(Joint position lists)
<<<<
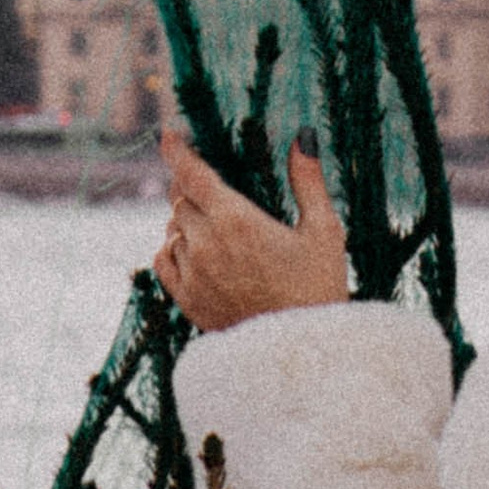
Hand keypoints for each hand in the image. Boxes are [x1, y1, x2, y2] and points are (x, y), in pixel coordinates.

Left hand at [155, 128, 350, 329]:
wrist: (302, 355)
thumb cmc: (319, 290)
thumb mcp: (325, 232)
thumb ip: (308, 181)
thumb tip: (304, 137)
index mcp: (237, 221)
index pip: (193, 174)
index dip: (177, 150)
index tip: (170, 133)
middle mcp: (206, 245)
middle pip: (181, 199)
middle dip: (192, 187)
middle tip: (211, 185)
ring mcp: (193, 274)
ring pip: (172, 230)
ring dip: (186, 220)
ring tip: (213, 223)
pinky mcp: (188, 301)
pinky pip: (163, 260)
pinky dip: (172, 248)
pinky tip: (194, 250)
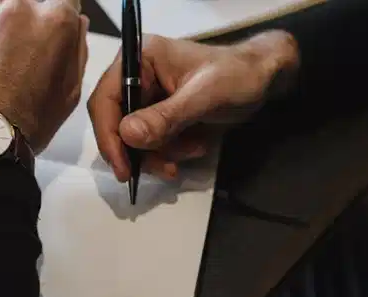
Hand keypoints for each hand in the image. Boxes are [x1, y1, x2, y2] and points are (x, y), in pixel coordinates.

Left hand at [0, 0, 88, 152]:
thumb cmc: (22, 125)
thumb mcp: (69, 93)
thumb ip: (76, 48)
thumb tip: (75, 23)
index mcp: (54, 21)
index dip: (54, 16)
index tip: (45, 30)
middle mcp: (18, 7)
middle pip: (25, 1)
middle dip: (22, 23)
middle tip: (14, 54)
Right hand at [87, 31, 298, 181]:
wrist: (263, 79)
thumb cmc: (237, 76)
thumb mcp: (203, 97)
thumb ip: (166, 117)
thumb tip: (127, 135)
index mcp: (140, 57)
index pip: (105, 99)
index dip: (108, 136)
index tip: (123, 168)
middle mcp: (137, 75)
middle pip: (117, 124)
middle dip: (141, 150)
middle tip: (166, 167)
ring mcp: (147, 96)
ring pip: (134, 139)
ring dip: (161, 153)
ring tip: (193, 148)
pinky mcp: (159, 114)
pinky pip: (151, 142)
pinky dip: (170, 152)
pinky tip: (194, 146)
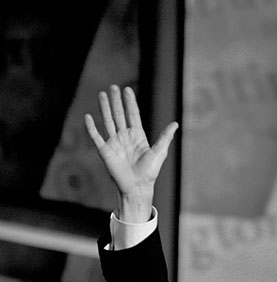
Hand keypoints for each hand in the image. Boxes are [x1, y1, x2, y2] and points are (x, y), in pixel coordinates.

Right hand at [84, 85, 177, 221]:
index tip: (127, 90)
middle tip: (113, 86)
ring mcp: (114, 142)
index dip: (130, 102)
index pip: (132, 115)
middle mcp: (125, 137)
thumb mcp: (159, 152)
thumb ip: (165, 137)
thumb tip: (175, 123)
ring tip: (102, 94)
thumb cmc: (150, 172)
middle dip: (116, 101)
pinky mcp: (104, 151)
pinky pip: (96, 136)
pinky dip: (91, 127)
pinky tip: (88, 116)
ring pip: (107, 121)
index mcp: (138, 136)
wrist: (137, 187)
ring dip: (104, 108)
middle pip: (119, 114)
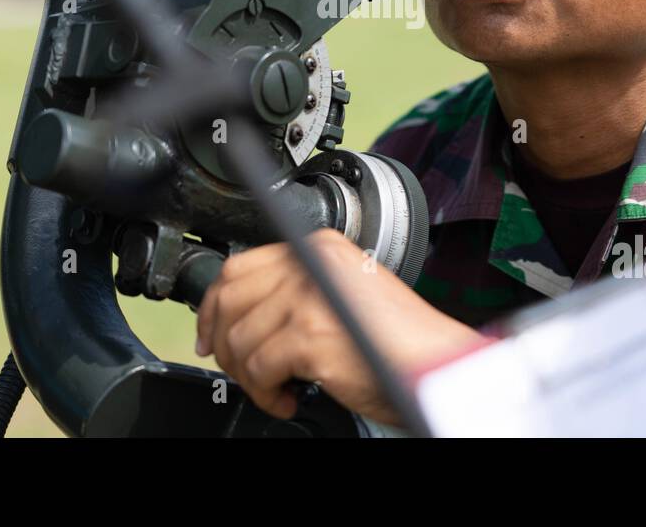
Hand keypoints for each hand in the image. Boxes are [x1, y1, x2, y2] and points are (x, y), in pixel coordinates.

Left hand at [195, 227, 482, 425]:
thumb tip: (240, 315)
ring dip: (250, 377)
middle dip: (224, 343)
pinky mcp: (310, 334)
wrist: (434, 363)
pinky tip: (289, 398)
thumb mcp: (342, 294)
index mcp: (318, 247)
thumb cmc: (397, 340)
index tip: (211, 334)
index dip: (214, 305)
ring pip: (240, 339)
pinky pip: (258, 369)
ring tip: (277, 389)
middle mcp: (311, 264)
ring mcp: (309, 297)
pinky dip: (266, 394)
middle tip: (239, 370)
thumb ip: (297, 290)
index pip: (239, 265)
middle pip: (230, 298)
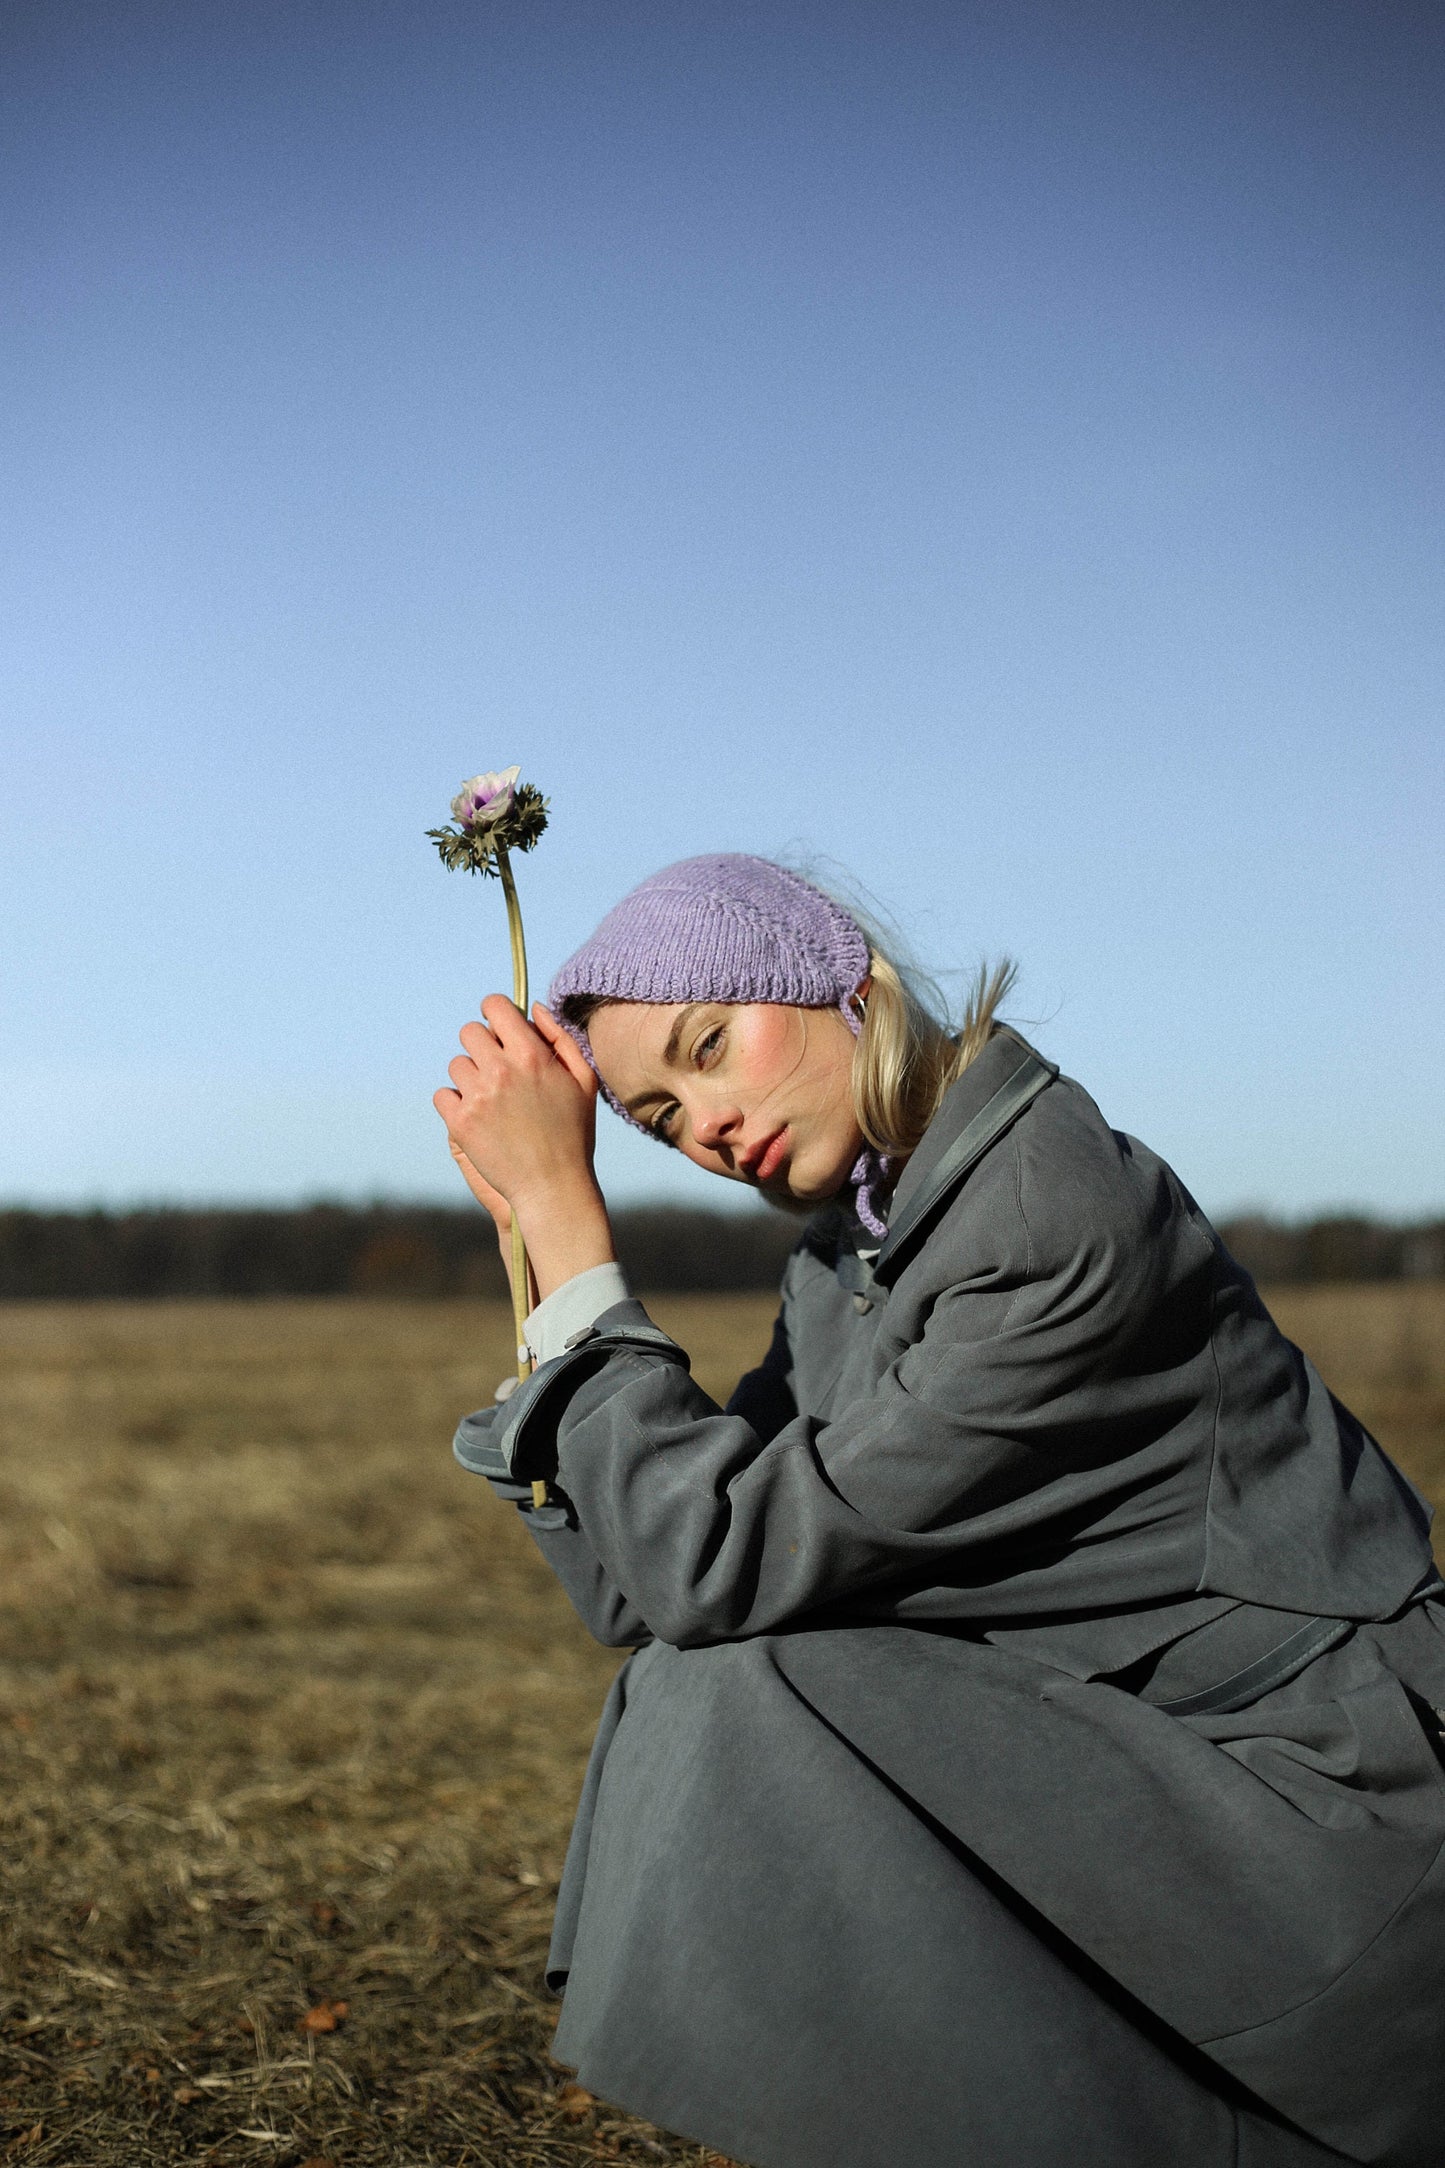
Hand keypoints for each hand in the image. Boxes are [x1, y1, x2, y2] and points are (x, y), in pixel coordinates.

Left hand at [434, 1001, 615, 1299]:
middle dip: (483, 1047)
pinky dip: (455, 1105)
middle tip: (498, 1071)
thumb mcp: (583, 1081)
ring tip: (493, 1103)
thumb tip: (531, 1007)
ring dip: (471, 1078)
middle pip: (470, 1032)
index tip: (499, 1030)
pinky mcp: (460, 1123)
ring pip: (457, 1065)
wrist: (552, 1188)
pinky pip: (443, 1095)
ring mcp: (477, 1097)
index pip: (494, 1006)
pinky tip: (478, 1119)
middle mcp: (501, 1070)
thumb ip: (559, 1037)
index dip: (495, 1014)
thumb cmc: (574, 1134)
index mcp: (531, 1055)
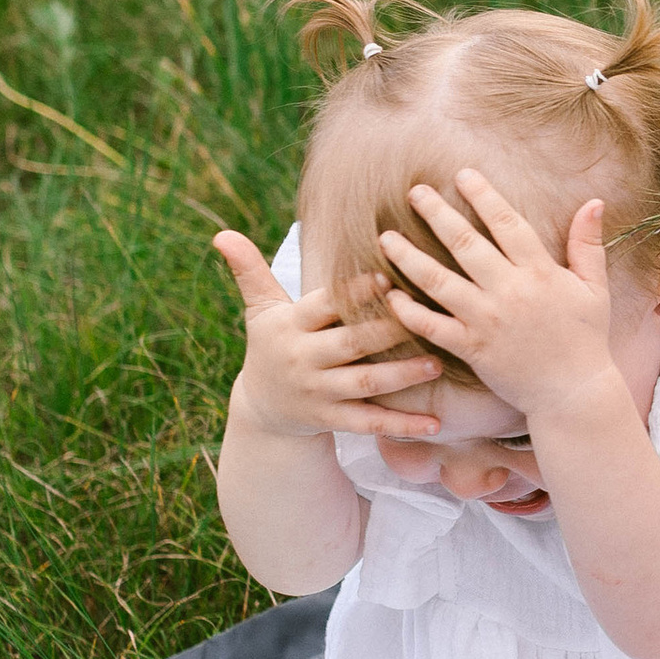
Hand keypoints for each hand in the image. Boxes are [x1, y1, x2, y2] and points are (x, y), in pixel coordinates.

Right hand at [214, 231, 445, 441]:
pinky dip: (402, 424)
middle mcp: (304, 360)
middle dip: (387, 331)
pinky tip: (434, 422)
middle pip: (350, 343)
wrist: (261, 407)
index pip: (324, 306)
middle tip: (427, 316)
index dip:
>>>>
### TASK INSTRUCTIONS
Write out the data above in full and exactly, but not the pictures.

### YOUR SOLUTION
Hand keypoints for each hand in the image. Boxes are [x1, y1, x2, y2] and points are (x, y), in pixel coordinates.

Left hand at [155, 128, 350, 329]:
wrist: (302, 355)
thumb cmc: (319, 290)
thumb mcp: (325, 232)
thumb ip: (308, 181)
thumb tip: (304, 137)
index mcp: (237, 221)
index pip: (193, 174)
index dip: (177, 150)
index tip: (170, 133)
middle mcp: (206, 245)
middle pip: (181, 199)
middle dip: (192, 187)
middle tip: (211, 185)
ring mcp: (193, 274)
ring pip: (172, 230)
ring dip: (186, 220)
ring tip: (213, 223)
pinky mcp: (188, 301)
pinky pip: (163, 260)
pinky dip: (172, 248)
pinky tip: (194, 250)
Hand keypoints for each hand in the image. Boxes are [x1, y1, x2, y2] and points are (x, y), in pixel coordinates.

Left hand at [0, 0, 88, 152]:
thumb cmc: (22, 125)
thumb mcp: (69, 93)
thumb ip: (76, 48)
thumb tip: (75, 23)
index mcp: (54, 21)
index dip: (54, 16)
index tip: (45, 30)
middle mcp: (18, 7)
middle pip: (25, 1)
middle dip: (22, 23)
middle tip: (14, 54)
Right hand at [87, 31, 298, 181]:
wrist: (263, 79)
thumb cmc: (237, 76)
thumb mcp: (203, 97)
thumb ip: (166, 117)
thumb tip: (127, 135)
index mcp: (140, 57)
index pip: (105, 99)
index dip: (108, 136)
index tip: (123, 168)
middle mcp: (137, 75)
middle pip: (117, 124)
middle dip: (141, 150)
middle tip: (166, 167)
ring mcp: (147, 96)
ring pip: (134, 139)
ring dip: (161, 153)
ring tip: (193, 148)
pinky mcp: (159, 114)
pinky pip: (151, 142)
pinky dip: (170, 152)
pinky tip: (194, 146)
Hand keypoints for each hand in the image. Boxes are [x1, y1, x2, y2] and points are (x, y), in pixel coordinates.

Right hand at [84, 85, 177, 221]:
index tip: (127, 90)
middle tip: (113, 86)
ring mcp: (114, 142)
index dip: (130, 102)
index pip: (132, 115)
middle mcp: (125, 137)
thumb mcp: (159, 152)
thumb ip: (165, 137)
thumb tip: (175, 123)
ring tip: (102, 94)
thumb cmc: (150, 172)
middle dip: (116, 101)
pinky mcp: (104, 151)
pinky pip: (96, 136)
pinky dip: (91, 127)
pinky tip: (88, 116)
ring pip: (107, 121)
index mcp: (138, 136)
wrist: (137, 187)
ring dip: (104, 108)
middle pip: (119, 114)
Hand keypoints for each hand in the image. Boxes are [x1, y1, x2, y2] and points are (x, y), in pixel coordinates.

Left hand at [195, 227, 482, 425]:
thumb tip: (240, 315)
ring dip: (250, 377)
middle dip: (224, 343)
pinky mcp: (310, 334)
wrist: (434, 363)
pinky tip: (289, 398)
thumb mcp: (342, 294)
index mcp: (318, 247)
thumb cmc: (397, 340)
index tip: (211, 334)
index dip: (214, 305)
ring pip: (240, 339)
pinky pip: (258, 369)
ring tip: (277, 389)
middle mcp: (311, 264)
ring mcp: (309, 297)
pinky dip: (266, 394)
middle tip: (239, 370)
thumb ip: (297, 290)
index pip: (239, 265)
middle pip: (230, 298)
Hand keypoints for each hand in the image. Boxes are [x1, y1, x2, y2] and points are (x, y), in pixel coordinates.

Left hand at [434, 1001, 615, 1299]:
middle dip: (483, 1047)
pinky dip: (455, 1105)
middle tip: (498, 1071)
thumb mcp: (583, 1081)
ring tip: (493, 1103)
thumb tip: (531, 1007)
ring dip: (471, 1078)
middle pip: (470, 1032)
index tip: (499, 1030)
pinky mcp: (460, 1123)
ring pip: (457, 1065)
wrist: (552, 1188)
pinky pip: (443, 1095)
ring mcp: (477, 1097)
index pip: (494, 1006)
pinky tip: (478, 1119)
middle mcp: (501, 1070)
thumb ip: (559, 1037)
index dip: (495, 1014)
thumb cmc: (574, 1134)
index mcp: (531, 1055)
Hand keypoints for each hand in the image. Boxes are [x1, y1, x2, y2] and points are (x, y), in pixel coordinates.

Right hand at [214, 231, 445, 441]:
pinky dip: (402, 424)
middle mcp: (304, 360)
middle dip: (387, 331)
pinky tip: (434, 422)
middle pip: (350, 343)
wrist: (261, 407)
index pip: (324, 306)
middle tip: (427, 316)
index dip:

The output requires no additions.